§ Prompt
Gather and copy every line in the rows below that contains the string "EalingToday", treating uppercase and lowercase letters as different.

§ The data
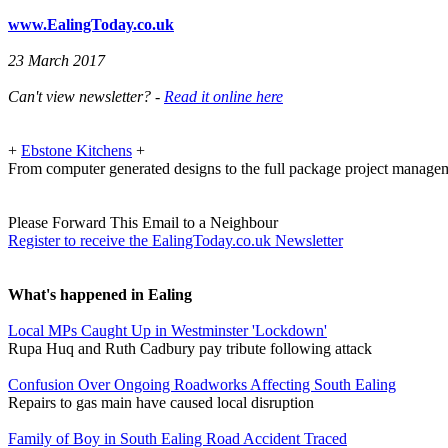
www.EalingToday.co.uk
23 March 2017
Can't view newsletter? -
Read it online here
+
Ebstone Kitchens
+
From computer generated designs to the full package project manage
Please Forward This Email to a Neighbour
Register to receive the EalingToday.co.uk Newsletter
What's happened in Ealing
Local MPs Caught Up in Westminster 'Lockdown'
Rupa Huq and Ruth Cadbury pay tribute following attack
Confusion Over Ongoing Roadworks Affecting South Ealing
Repairs to gas main have caused local disruption
Family of Boy in South Ealing Road Accident Traced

§ Exercise answer
www.EalingToday.co.uk
Register to receive the EalingToday.co.uk Newsletter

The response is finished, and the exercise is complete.